Corporate boards are digging deeper into the details of executive compensation packages.
Lisa YoonJanuary 20, 2006

Earlier this month the Securities and Exchange Commission proposed guidelines for executive-compensation disclosure, but like many observers, corporate boards saw it coming years ago.

Indeed, in the past year or two, boards have increasingly enlisted independent consultants to help them analyze the possible future costs of executive-pay packages under different scenarios.

“Boards are more actively meeting independently with consultants,” says Carl Weinberg, a principal at PricewaterhouseCoopers’s Global Human Resources Solutions and a specialist in executive compensation. In the past, senior managers usually took those meetings, but nowadays — with the regulatory spotlight trained on executive-pay practices and disclosure — boards are keen to be familiar with the details of their company’s compensation plans. At present, Weinberg reports, about half his work is for compensation committees.

“Typically, most firms simply wanted a normal competitive assessment of their executive pay plans,” says Jack Dolmat-Connell, president of executive compensation consultancy The Odyssey Cos. That is, companies wanted to compare what they paid their executives with what their competitors were paying.

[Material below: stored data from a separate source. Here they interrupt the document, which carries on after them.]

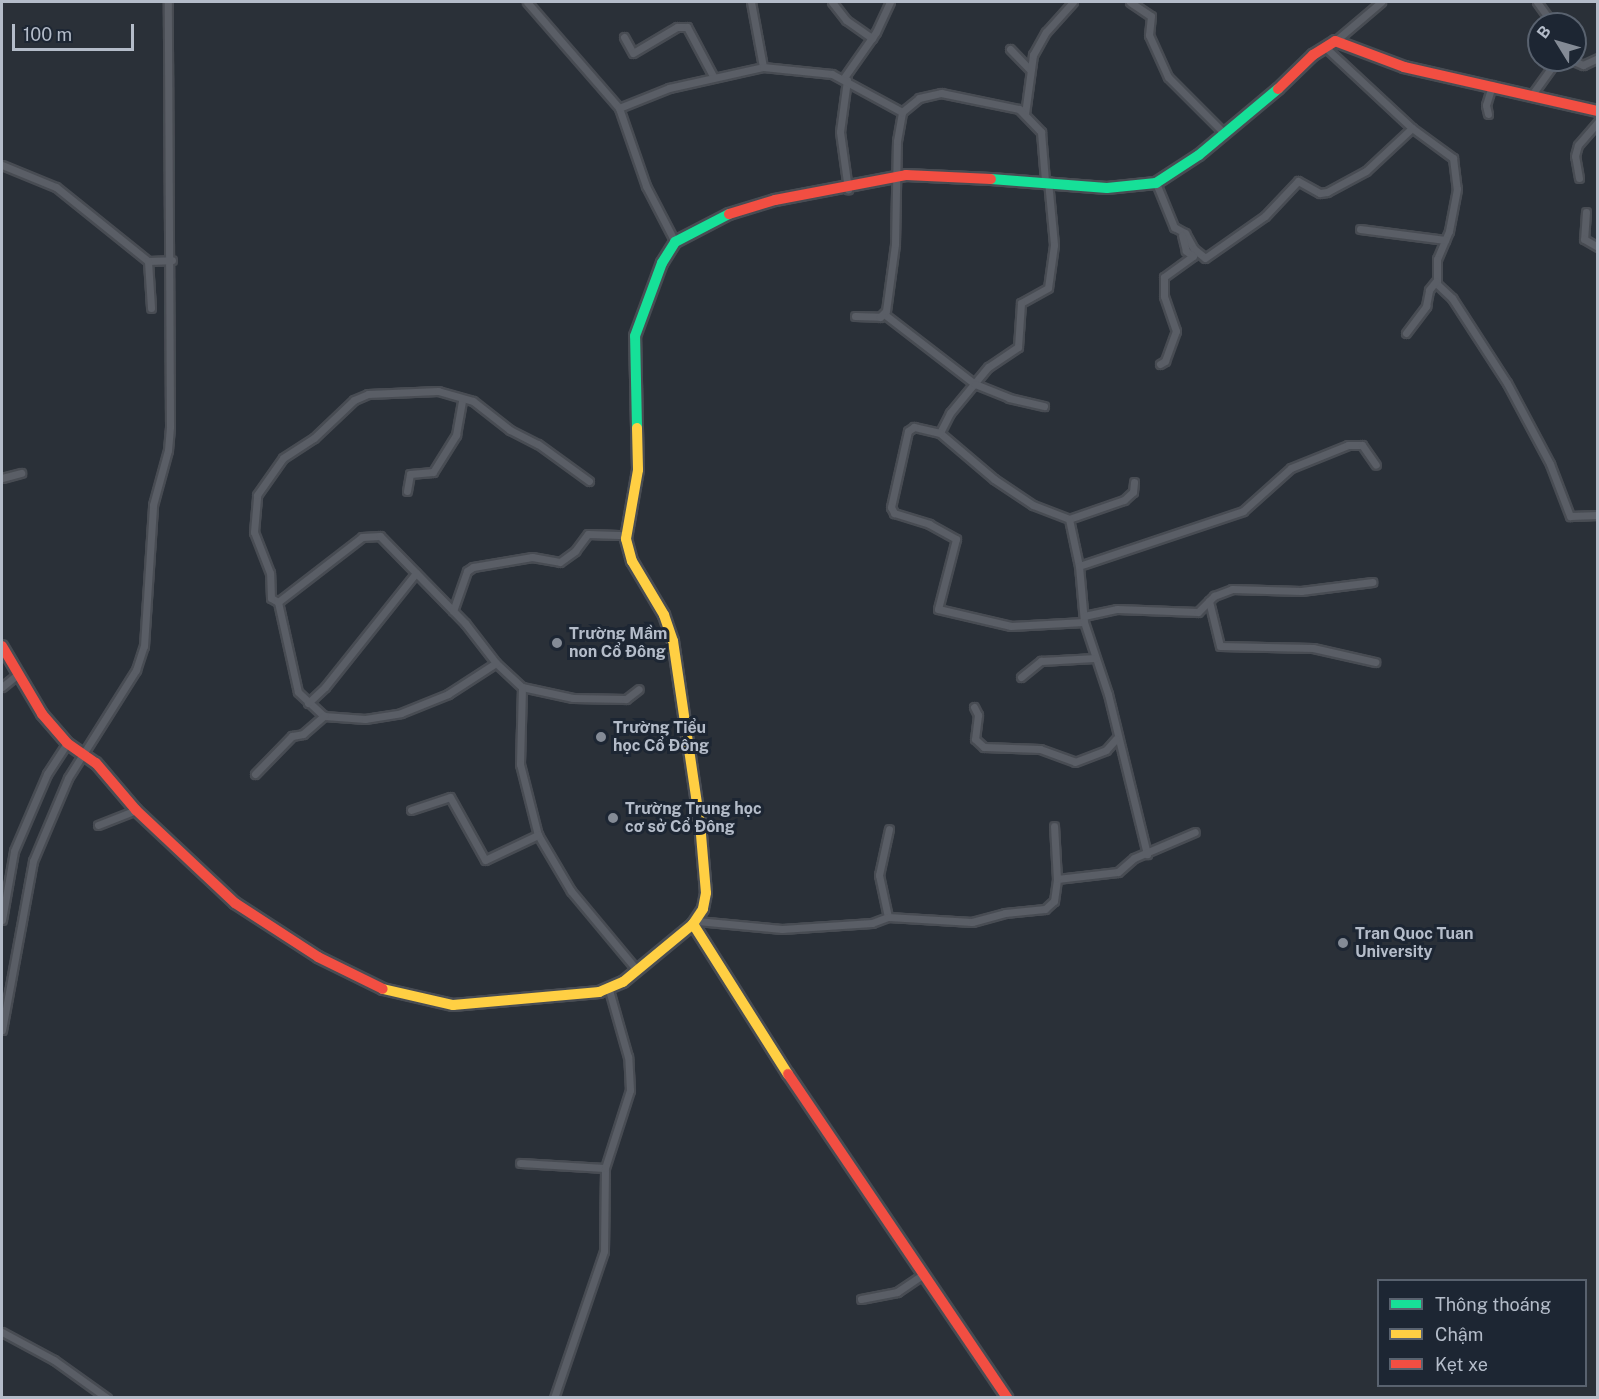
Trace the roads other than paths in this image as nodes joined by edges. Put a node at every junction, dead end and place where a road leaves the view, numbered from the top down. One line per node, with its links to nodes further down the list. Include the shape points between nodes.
1 (168, 2): 40 (street)
2 (527, 2): 20 (street)
3 (752, 2): 13 (street)
4 (832, 2): 10 (street, via 846,20)
5 (890, 2): 10 (street)
6 (1073, 2): 14 (street, via 1037,46)
7 (1130, 2): 27 (street, via 1151,16 1149,35 1168,77)
8 (1382, 2): 11 (street)
9 (624, 37): 16 (street, via 633,53 676,27 687,27)
10 (872, 38): 17 (street)
11 (1328, 46): 18 (street, via 1335,41 1350,50 1404,66); 26 (street); 27 (street)
12 (1010, 49): 14 (street)
13 (763, 67): 16 (street); 17 (street)
14 (1030, 70): 23 (street)
15 (1548, 72): 19 (street)
16 (712, 76): 20 (street)
17 (845, 79): 22 (street); 33 (street, via 840,132)
18 (1492, 85): 19 (street); 24 (street, via 1486,105)
19 (1531, 96): 21 (street)
20 (619, 108): 38 (street, via 646,186)
21 (1598, 111)
22 (902, 112): 23 (street, via 919,98 935,93 991,101); 29 (street)
23 (1025, 114): 31 (street, via 1041,132)
24 (1488, 114)
25 (1598, 122): 30 (street, via 1578,145 1575,156)
26 (1412, 128): 36 (street, via 1366,171 1327,192 1320,193 1298,181 1265,216 1205,258); 37 (street, via 1451,156 1456,165 1457,189)
27 (1224, 133): 32 (street)
28 (2, 165): 41 (street, via 56,187)
29 (894, 177): 31 (street); 33 (street); 44 (street, via 894,244)
30 (1579, 178)
31 (1047, 181): 32 (street, via 1107,188); 48 (street, via 1054,245 1048,288 1021,303 1018,347 990,365)
32 (1156, 183): 36 (street, via 1174,227)
33 (848, 189): 38 (street, via 775,200 735,211)
34 (1586, 212): 39 (street, via 1584,239)
35 (1360, 229): 37 (street)
36 (1180, 231): 47 (street, via 1186,251 1192,256 1190,262 1164,277 1164,296 1176,331 1165,361)
37 (1445, 240): 42 (street, via 1437,259)
38 (675, 242): 60 (street, via 662,263 634,336 638,470)
39 (1598, 246)
40 (172, 260): 41 (street); 81 (street, via 170,441 153,505 144,646 129,682)
41 (148, 261): 43 (street)
42 (1436, 281): 46 (street, via 1422,312); 58 (street, via 1499,369 1550,464 1570,516)
43 (152, 308)
44 (884, 314): 45 (street); 48 (street)
45 (855, 316)
46 (1406, 333)
47 (1160, 364)
48 (975, 384): 50 (street, via 1009,398); 51 (street, via 950,413)
49 (462, 400): 55 (street, via 473,400 510,430 538,444); 57 (street, via 456,435 433,472 410,474); 65 (street, via 438,391 368,394 354,400 314,438 279,461 257,495 254,507 254,532 270,573 270,596)
50 (1044, 406)
51 (940, 433): 59 (street, via 994,479 1033,505); 67 (street, via 914,427 908,431 891,507 894,513 929,524 957,539 938,609 1011,626)
52 (1376, 465): 61 (street, via 1362,445 1348,445 1291,468 1243,511)
53 (21, 473): 54 (street)
54 (2, 478)
55 (589, 481)
56 (1134, 482): 59 (street, via 1133,492 1124,500)
57 (407, 491)
58 (1598, 515)
59 (1069, 519): 61 (street)
60 (626, 535): 66 (street, via 588,534 560,562 532,557 473,567 466,572); 94 (street, via 632,561 664,615 673,642 700,823 706,893)
61 (1079, 566): 67 (street)
62 (416, 573): 65 (street, via 389,541 368,535); 66 (street); 77 (street, via 326,687)
63 (1372, 582): 64 (street, via 1301,591 1232,589)
64 (1209, 601): 67 (street, via 1198,612 1117,609); 70 (street, via 1220,646 1313,648)
65 (278, 602): 77 (street, via 298,692)
66 (453, 611): 71 (street)
67 (1084, 619): 69 (street)
68 (2, 646): 72 (street)
69 (1095, 658): 73 (street, via 1041,661); 80 (street, via 1108,694)
70 (1375, 662)
71 (496, 663): 75 (street); 79 (street, via 448,694 401,713 365,719)
72 (17, 675): 74 (street); 81 (street, via 42,714)
73 (1021, 677)
74 (2, 687)
75 (522, 687): 76 (street, via 594,700 626,699); 89 (street, via 520,764)
76 (639, 689)
77 (308, 704): 79 (street)
78 (974, 707): 80 (street, via 978,715 975,739 984,747 1040,749 1075,762 1106,750)
79 (324, 716): 82 (street, via 303,734 292,736)
80 (1116, 739): 90 (street)
81 (75, 748): 83 (street); 93 (street, via 47,774 14,851); 97 (street, via 33,861)
82 (255, 774)
83 (136, 810): 85 (street); 96 (street, via 235,903 354,976 437,1004 476,1004)
84 (411, 810): 89 (street, via 450,796 485,860)
85 (98, 825)
86 (1054, 826): 91 (street)
87 (889, 829): 92 (street, via 879,875)
88 (1195, 832): 90 (street)
89 (538, 835): 95 (street, via 571,891)
90 (1147, 854): 91 (street, via 1134,858 1118,872)
91 (1057, 879): 92 (street, via 1054,902 1045,909 1005,913 972,922)
92 (888, 917): 94 (street, via 872,924 782,929)
93 (2, 920)
94 (695, 922): 95 (street); 100 (street, via 789,1076)
95 (636, 969): 96 (street)
96 (609, 990): 99 (street, via 628,1057 630,1079 627,1102)
97 (2, 1030)
98 (520, 1162): 99 (street)
99 (606, 1168): 104 (street, via 604,1251)
100 (924, 1274): 101 (street, via 897,1292); 105 (street)
101 (861, 1299)
102 (2, 1332): 103 (street, via 54,1360)
103 (107, 1398)
104 (554, 1398)
105 (1007, 1398)

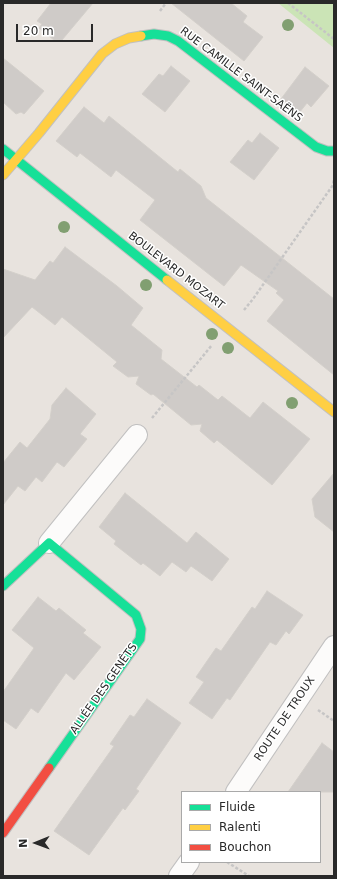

Now, boards want to know much more about the relationship of pay to performance — not only whether corporate performance improved, but also whether the improvement was commensurate with the executives’ pay level, and how stock options figure into the final compensation.

Boards are also much more interested in assessing how pay packages perform under different hypothetical situations. How much would an executive walk away with if he were terminated? How much would she receive in the event of a merger?

To assess these scenarios, boards are increasingly employing “tally sheets” that add up the different components of the pay package, including severance and options. In fact, only 14 percent of companies do not intend to develop a tally sheet, according to a recent survey by executive compensation consultancy Pearl Meyer & Partners. Tally sheets overwhelmingly focus on chief executive officers (89 percent) and “named executive officers” (72 percent), according to the survey.

“One or two years ago, no one would know what a tally sheet was,” notes Derrick Neuhauser of BDO Seidman’s Executive Compensation Services group. Neuhauser, too, says an increasing number of his engagements are for boards.

For his part, Dolmat-Connell notes that he’s seen a marked uptick in such requests in the last year. “Before, three to five boards out of 100 used to ask for scenario analysis,” he says. “Now, almost every board is requesting it.”

Scenario analysis using tally sheets can help boards get a more detailed perspective on executive compensation, says Neuhauser. Instead of simply, “Where are we compared to our peers?” boards now want to answer questions such as, “How much have we authorized?” “How should we design our plans?” “Am I going to be on the hook for executive compensation in the future?”

According to Dolmat-Connell, the bottom line for boards is a straightforward “Does this feel comfortable to me?” And if board members can find out about it in committee rather than reading about it on the homepage of a business website, so much the better.